In this exercise, write out the data word for word and leave every image out.

(Transcribed page contents)
──────────
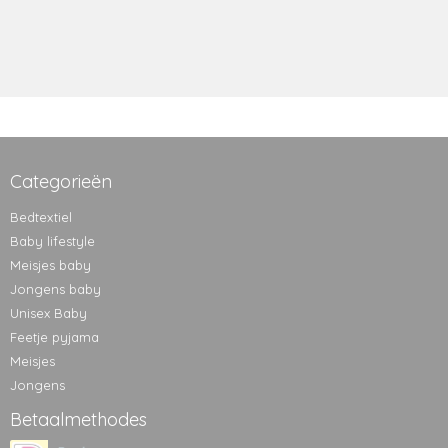
Categorieën
Bedtextiel
Baby lifestyle
Meisjes baby
Jongens baby
Unisex Baby
Feetje pyjama
Meisjes
Jongens
Betaalmethodes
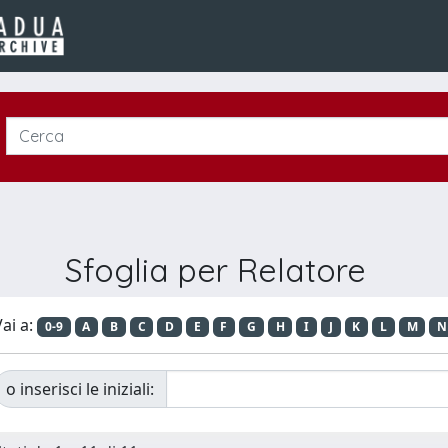
Sfoglia per Relatore
ai a:
0-9
A
B
C
D
E
F
G
H
I
J
K
L
M
N
o inserisci le iniziali:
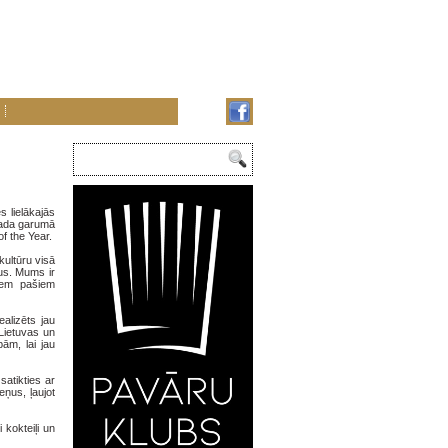
s lielākajās
gada garumā
of the Year.
kultūru visā
jus. Mums ir
iem pašiem
ealizēts jau
 Lietuvas un
ām, lai jau
atikties ar
ņus, ļaujot
.
 kokteiļi un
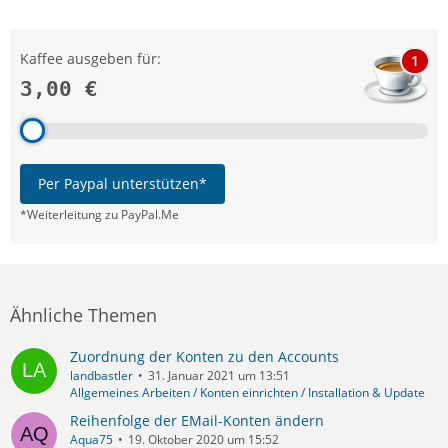
Kaffee ausgeben für:
1
3,00 €
Per Paypal unterstützen*
*Weiterleitung zu PayPal.Me
Ähnliche Themen
Zuordnung der Konten zu den Accounts
landbastler
31. Januar 2021 um 13:51
Allgemeines Arbeiten / Konten einrichten / Installation & Update
Reihenfolge der EMail-Konten ändern
Aqua75
19. Oktober 2020 um 15:52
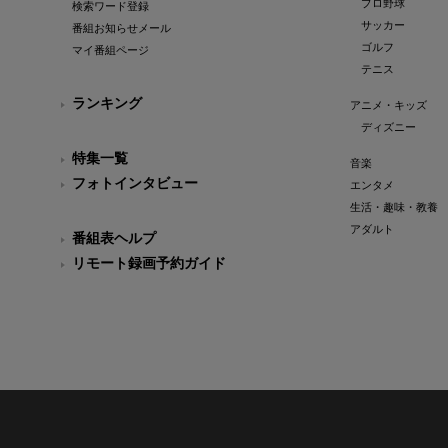
プロ野球
検索ワード登録
サッカー
番組お知らせメール
ゴルフ
マイ番組ページ
テニス
ランキング
アニメ・キッズ
ディズニー
特集一覧
音楽
フォトインタビュー
エンタメ
生活・趣味・教養
アダルト
番組表ヘルプ
リモート録画予約ガイド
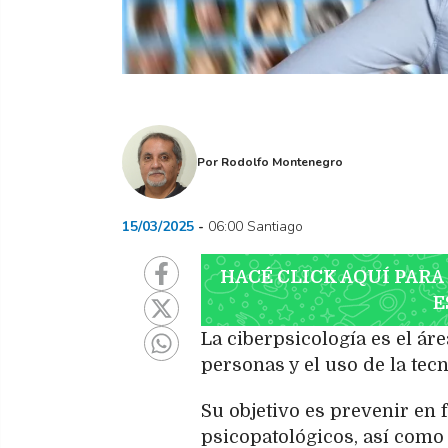
Por
Rodolfo Montenegro
15/03/2025
06:00 Santiago
HACÉ CLICK AQUÍ PARA
E
La ciberpsicología es el áre
personas y el uso de la te
Su objetivo es prevenir en
psicopatológicos, así como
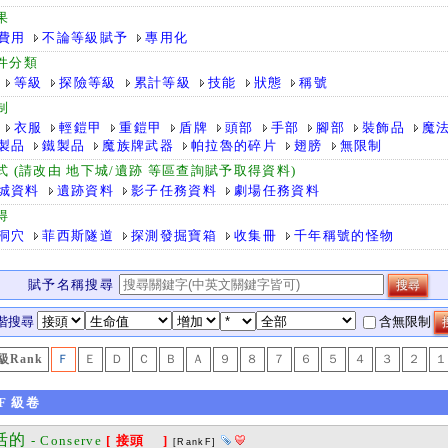
果
費用
不論等級賦予
專用化
件分類
等級
探險等級
累計等級
技能
狀態
稱號
制
衣服
輕鎧甲
重鎧甲
盾牌
頭部
手部
腳部
裝飾品
魔
製品
鐵製品
魔族牌武器
帕拉魯的碎片
翅膀
無限制
式 (請改由 地下城/遺跡 等區查詢賦予取得資料)
城資料
遺跡資料
影子任務資料
劇場任務資料
得
洞穴
菲西斯隧道
探測發掘寶箱
收集冊
千年稱號的怪物
賦予名稱搜尋
階搜尋
含無限制
級Rank
Ｆ
Ｅ
Ｄ
Ｃ
Ｂ
Ａ
９
８
７
６
５
４
３
２
１
F
級卷
活的
- Conserve
[ 接頭 ]
[RankF]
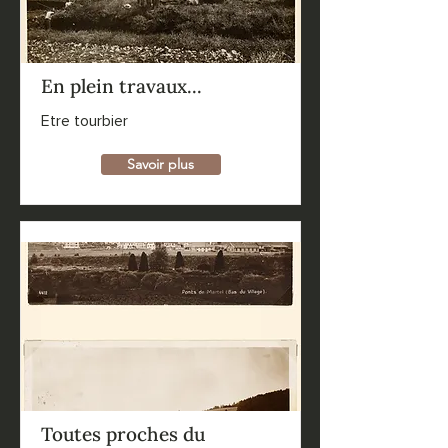
En plein travaux...
Etre tourbier
Savoir plus
Toutes proches du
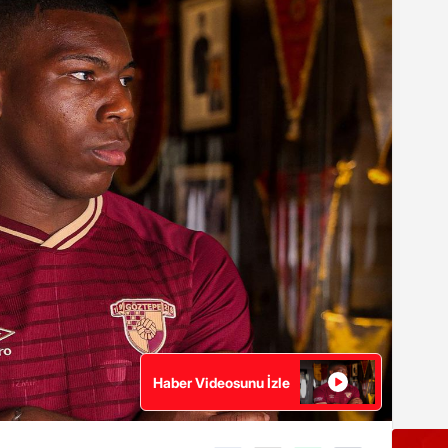
Haber Videosunu İzle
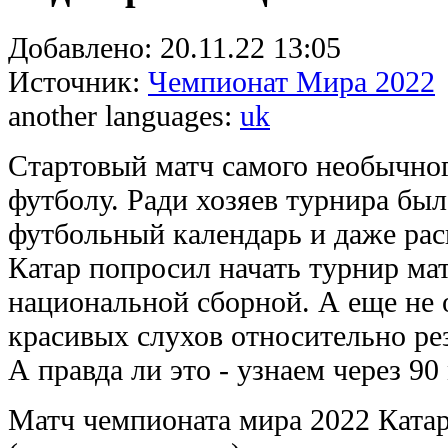
Добавлено:
20.11.22 13:05
Источник:
Чемпионат Мира 2022
another languages:
uk
Стартовый матч самого необычно
футболу. Ради хозяев турнира был
футбольный календарь и даже рас
Катар попросил начать турнир мат
национальной сборной. А еще не 
красивых слухов относительно рез
А правда ли это - узнаем через 9
Матч чемпионата мира 2022 Катар 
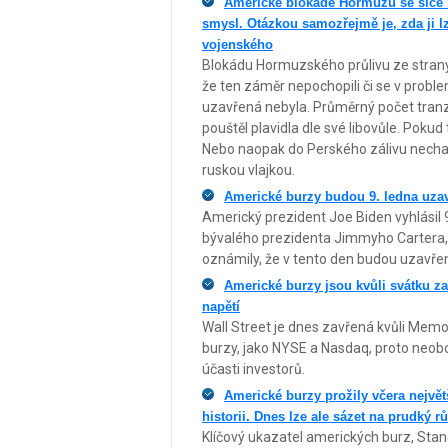
Americké blokádě Hormuzu se sice 
smysl. Otázkou samozřejmě je, zda ji lz
vojenského
Blokádu Hormuzského průlivu ze strany 
že ten záměr nepochopili či se v proble
uzavřená nebyla. Průměrný počet tranzi
pouštěl plavidla dle své libovůle. Pokud 
Nebo naopak do Perského zálivu nechal 
ruskou vlajkou.
Americké burzy budou 9. ledna uza
Americký prezident Joe Biden vyhlásil
bývalého prezidenta Jimmyho Cartera,
oznámily, že v tento den budou uzavře
Americké burzy jsou kvůli svátku za
napětí
Wall Street je dnes zavřená kvůli Memo
burzy, jako NYSE a Nasdaq, proto neobchod
účasti investorů.
Americké burzy prožily včera největ
historii. Dnes lze ale sázet na prudký r
Klíčový ukazatel amerických burz, Stand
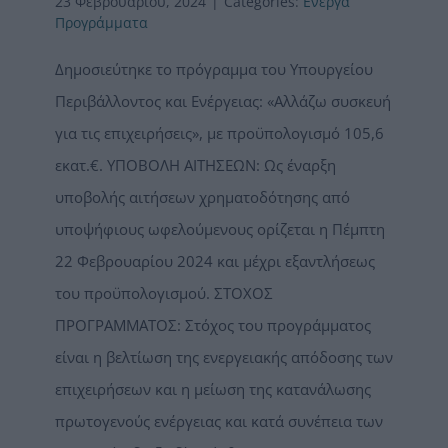
23 Φεβρουαρίου, 2024
|
Categories:
Ενεργά
Προγράμματα
Δημοσιεύτηκε το πρόγραμμα του Υπουργείου
Περιβάλλοντος και Ενέργειας: «Αλλάζω συσκευή
για τις επιχειρήσεις», με προϋπολογισμό 105,6
εκατ.€. ΥΠΟΒΟΛΗ ΑΙΤΗΣΕΩΝ: Ως έναρξη
υποβολής αιτήσεων χρηματοδότησης από
υποψήφιους ωφελούμενους ορίζεται η Πέμπτη
22 Φεβρουαρίου 2024 και μέχρι εξαντλήσεως
του προϋπολογισμού. ΣΤΟΧΟΣ
ΠΡΟΓΡΑΜΜΑΤΟΣ: Στόχος του προγράμματος
είναι η βελτίωση της ενεργειακής απόδοσης των
επιχειρήσεων και η μείωση της κατανάλωσης
πρωτογενούς ενέργειας και κατά συνέπεια των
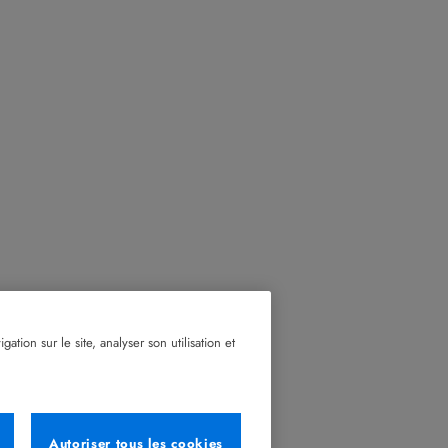
tion sur le site, analyser son utilisation et
Autoriser tous les cookies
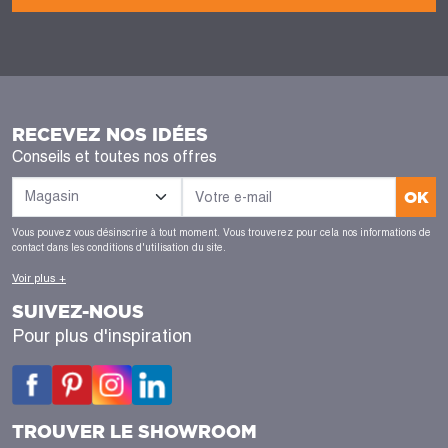
RECEVEZ NOS IDÉES
Conseils et toutes nos offres
OK
Vous pouvez vous désinscrire à tout moment. Vous trouverez pour cela nos informations de
contact dans les conditions d'utilisation du site.
Voir plus +
SUIVEZ-NOUS
Pour plus d'inspiration
TROUVER LE SHOWROOM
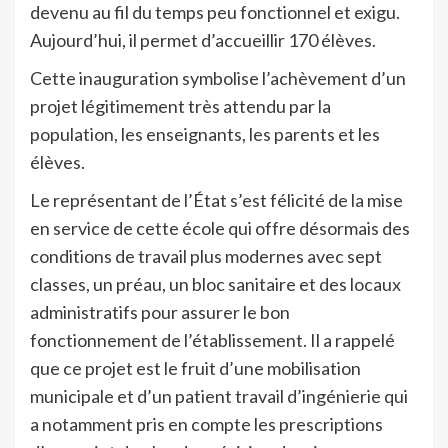
devenu au fil du temps peu fonctionnel et exigu.
Aujourd’hui, il permet d’accueillir 170 élèves.
Cette inauguration symbolise l’achèvement d’un
projet légitimement très attendu par la
population, les enseignants, les parents et les
élèves.
Le représentant de l’État s’est félicité de la mise
en service de cette école qui offre désormais des
conditions de travail plus modernes avec sept
classes, un préau, un bloc sanitaire et des locaux
administratifs pour assurer le bon
fonctionnement de l’établissement. Il a rappelé
que ce projet est le fruit d’une mobilisation
municipale et d’un patient travail d’ingénierie qui
a notamment pris en compte les prescriptions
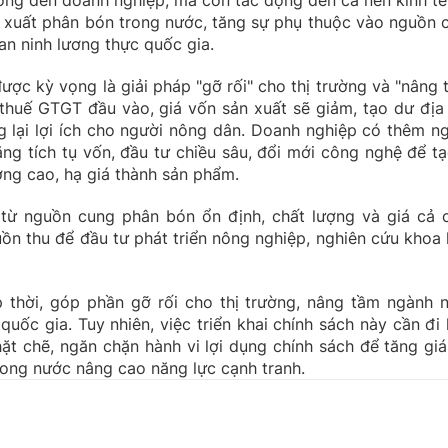
ởng đến doanh nghiệp, mà còn tác động đến cả nền kinh tế
 xuất phân bón trong nước, tăng sự phụ thuộc vào nguồn 
n ninh lương thực quốc gia.
c kỳ vọng là giải pháp "gỡ rối" cho thị trường và "nâng 
thuế GTGT đầu vào, giá vốn sản xuất sẽ giảm, tạo dư địa
 lại lợi ích cho người nông dân. Doanh nghiệp có thêm n
ăng tích tụ vốn, đầu tư chiều sâu, đổi mới công nghệ để tạ
ợng cao, hạ giá thành sản phẩm.
từ nguồn cung phân bón ổn định, chất lượng và giá cả 
ồn thu để đầu tư phát triển nông nghiệp, nghiên cứu khoa 
p thời, góp phần gỡ rối cho thị trường, nâng tầm ngành 
uốc gia. Tuy nhiên, việc triển khai chính sách này cần đi
hặt chẽ, ngăn chặn hành vi lợi dụng chính sách để tăng giá
rong nước nâng cao năng lực cạnh tranh.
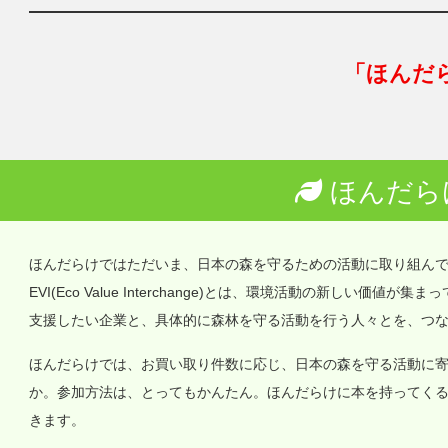
「ほんだ
ほんだら
ほんだらけではただいま、日本の森を守るための活動に取り組ん
EVI(Eco Value Interchange)とは、環境活動の新しい
支援したい企業と、具体的に森林を守る活動を行う人々とを、つ
ほんだらけでは、お買い取り件数に応じ、日本の森を守る活動に
か。参加方法は、とってもかんたん。ほんだらけに本を持ってく
きます。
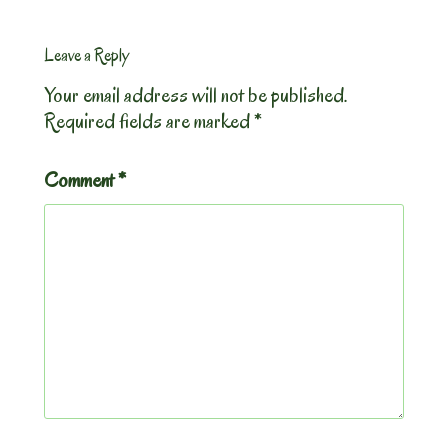
Leave a Reply
Your email address will not be published.
Required fields are marked
*
Comment
*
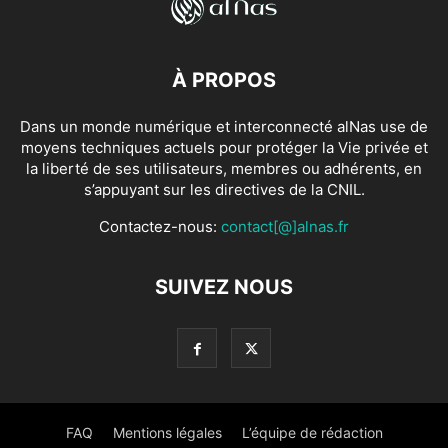
À PROPOS
Dans un monde numérique et interconnecté alNas use de
moyens techniques actuels pour protéger la Vie privée et
la liberté de ses utilisateurs, membres ou adhérents, en
s’appuyant sur les directives de la CNIL.
Contactez-nous:
contact[@]alnas.fr
SUIVEZ NOUS
FAQ
Mentions légales
L’équipe de rédaction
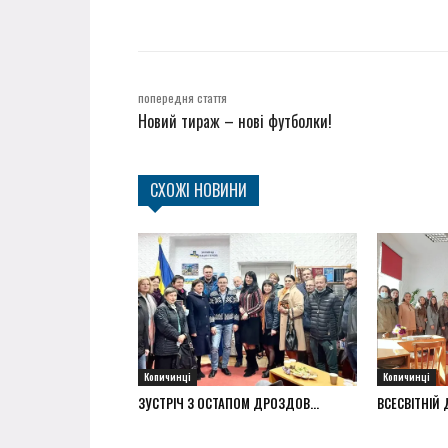
попередня стаття
Новий тираж – нові футболки!
СХОЖІ НОВИНИ
Копичинці
Копичинці
ЗУСТРІЧ З ОСТАПОМ ДРОЗДОВ...
ВСЕСВІТНІЙ Д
──────────
◆ **WRITTEN RESPONSE**
Categorieën
Bedtextiel
Baby lifestyle
Meisjes baby
Jongens baby
Unisex Baby
Feetje pyjama
Meisjes
Jongens
Betaalmethodes
Sfoglia per Relatore
ai a:
0-9
A
B
C
D
E
F
G
H
I
J
K
L
M
N
o inserisci le iniziali:
s lielākajās
gada garumā
of the Year.
kultūru visā
jus. Mums ir
iem pašiem
ealizēts jau
 Lietuvas un
ām, lai jau
atikties ar
ņus, ļaujot
.
 kokteiļi un
Kaffee ausgeben für:
1
3,00 €
Per Paypal unterstützen*
*Weiterleitung zu PayPal.Me
Ähnliche Themen
Zuordnung der Konten zu den Accounts
landbastler
31. Januar 2021 um 13:51
Allgemeines Arbeiten / Konten einrichten / Installation & Update
Reihenfolge der EMail-Konten ändern
Aqua75
19. Oktober 2020 um 15:52
プロ野球
検索ワード登録
サッカー
番組お知らせメール
ゴルフ
マイ番組ページ
テニス
ランキング
アニメ・キッズ
ディズニー
特集一覧
音楽
フォトインタビュー
エンタメ
生活・趣味・教養
アダルト
番組表ヘルプ
リモート録画予約ガイド
Por
Rodolfo Montenegro
15/03/2025
06:00 Santiago
HACÉ CLICK AQUÍ PARA
E
La ciberpsicología es el áre
personas y el uso de la te
Su objetivo es prevenir en
psicopatológicos, así como
果
費用
不論等級賦予
專用化
件分類
等級
探險等級
累計等級
技能
狀態
稱號
制
衣服
輕鎧甲
重鎧甲
盾牌
頭部
手部
腳部
裝飾品
魔
製品
鐵製品
魔族牌武器
帕拉魯的碎片
翅膀
無限制
式 (請改由 地下城/遺跡 等區查詢賦予取得資料)
城資料
遺跡資料
影子任務資料
劇場任務資料
得
洞穴
菲西斯隧道
探測發掘寶箱
收集冊
千年稱號的怪物
賦予名稱搜尋
階搜尋
含無限制
級Rank
Ｆ
Ｅ
Ｄ
Ｃ
Ｂ
Ａ
９
８
７
６
５
４
３
２
１
F
級卷
活的
- Conserve
[ 接頭 ]
[RankF]
En plein travaux...
Etre tourbier
Savoir plus
Toutes proches du
Haber Videosunu İzle
Добавлено:
20.11.22 13:05
Источник:
Чемпионат Мира 2022
another languages:
uk
Стартовый матч самого необычно
футболу. Ради хозяев турнира был
футбольный календарь и даже рас
Катар попросил начать турнир мат
национальной сборной. А еще не 
красивых слухов относительно рез
А правда ли это - узнаем через 9
Матч чемпионата мира 2022 Катар 
Americké blokádě Hormuzu se sice 
smysl. Otázkou samozřejmě je, zda ji lz
vojenského
Blokádu Hormuzského průlivu ze strany 
že ten záměr nepochopili či se v proble
uzavřená nebyla. Průměrný počet tranzi
pouštěl plavidla dle své libovůle. Pokud 
Nebo naopak do Perského zálivu nechal 
ruskou vlajkou.
Americké burzy budou 9. ledna uza
Americký prezident Joe Biden vyhlásil
bývalého prezidenta Jimmyho Cartera,
oznámily, že v tento den budou uzavře
Americké burzy jsou kvůli svátku za
napětí
Wall Street je dnes zavřená kvůli Memo
burzy, jako NYSE a Nasdaq, proto neobchod
účasti investorů.
Americké burzy prožily včera největ
historii. Dnes lze ale sázet na prudký r
Klíčový ukazatel amerických burz, Stand
23 Φεβρουαρίου, 2024
|
Categories:
Ενεργά
Προγράμματα
Δημοσιεύτηκε το πρόγραμμα του Υπουργείου
Περιβάλλοντος και Ενέργειας: «Αλλάζω συσκευή
για τις επιχειρήσεις», με προϋπολογισμό 105,6
εκατ.€. ΥΠΟΒΟΛΗ ΑΙΤΗΣΕΩΝ: Ως έναρξη
υποβολής αιτήσεων χρηματοδότησης από
υποψήφιους ωφελούμενους ορίζεται η Πέμπτη
22 Φεβρουαρίου 2024 και μέχρι εξαντλήσεως
του προϋπολογισμού. ΣΤΟΧΟΣ
ΠΡΟΓΡΑΜΜΑΤΟΣ: Στόχος του προγράμματος
είναι η βελτίωση της ενεργειακής απόδοσης των
επιχειρήσεων και η μείωση της κατανάλωσης
πρωτογενούς ενέργειας και κατά συνέπεια των
tion sur le site, analyser son utilisation et
Autoriser tous les cookies
RECEVEZ NOS IDÉES
Conseils et toutes nos offres
OK
Vous pouvez vous désinscrire à tout moment. Vous trouverez pour cela nos informations de
contact dans les conditions d'utilisation du site.
Voir plus +
SUIVEZ-NOUS
Pour plus d'inspiration
TROUVER LE SHOWROOM
devenu au fil du temps peu fonctionnel et exigu.
Aujourd’hui, il permet d’accueillir 170 élèves.
Cette inauguration symbolise l’achèvement d’un
projet légitimement très attendu par la
population, les enseignants, les parents et les
élèves.
Le représentant de l’État s’est félicité de la mise
en service de cette école qui offre désormais des
conditions de travail plus modernes avec sept
classes, un préau, un bloc sanitaire et des locaux
administratifs pour assurer le bon
fonctionnement de l’établissement. Il a rappelé
que ce projet est le fruit d’une mobilisation
municipale et d’un patient travail d’ingénierie qui
a notamment pris en compte les prescriptions
ởng đến doanh nghiệp, mà còn tác động đến cả nền kinh tế
 xuất phân bón trong nước, tăng sự phụ thuộc vào nguồn 
n ninh lương thực quốc gia.
c kỳ vọng là giải pháp "gỡ rối" cho thị trường và "nâng 
thuế GTGT đầu vào, giá vốn sản xuất sẽ giảm, tạo dư địa
 lại lợi ích cho người nông dân. Doanh nghiệp có thêm n
ăng tích tụ vốn, đầu tư chiều sâu, đổi mới công nghệ để tạ
ợng cao, hạ giá thành sản phẩm.
từ nguồn cung phân bón ổn định, chất lượng và giá cả 
ồn thu để đầu tư phát triển nông nghiệp, nghiên cứu khoa 
p thời, góp phần gỡ rối cho thị trường, nâng tầm ngành 
uốc gia. Tuy nhiên, việc triển khai chính sách này cần đi
hặt chẽ, ngăn chặn hành vi lợi dụng chính sách để tăng giá
rong nước nâng cao năng lực cạnh tranh.
「ほんだ
ほんだら
ほんだらけではただいま、日本の森を守るための活動に取り組ん
EVI(Eco Value Interchange)とは、環境活動の新しい
支援したい企業と、具体的に森林を守る活動を行う人々とを、つ
ほんだらけでは、お買い取り件数に応じ、日本の森を守る活動に
か。参加方法は、とってもかんたん。ほんだらけに本を持ってく
きます。
Leave a Reply
Your email address will not be published.
Required fields are marked
*
Comment
*
À PROPOS
Dans un monde numérique et interconnecté alNas use de
moyens techniques actuels pour protéger la Vie privée et
la liberté de ses utilisateurs, membres ou adhérents, en
s’appuyant sur les directives de la CNIL.
Contactez-nous:
contact[@]alnas.fr
SUIVEZ NOUS
FAQ
Mentions légales
L’équipe de rédaction
попередня стаття
Новий тираж – нові футболки!
СХОЖІ НОВИНИ
Копичинці
Копичинці
ЗУСТРІЧ З ОСТАПОМ ДРОЗДОВ...
ВСЕСВІТНІЙ Д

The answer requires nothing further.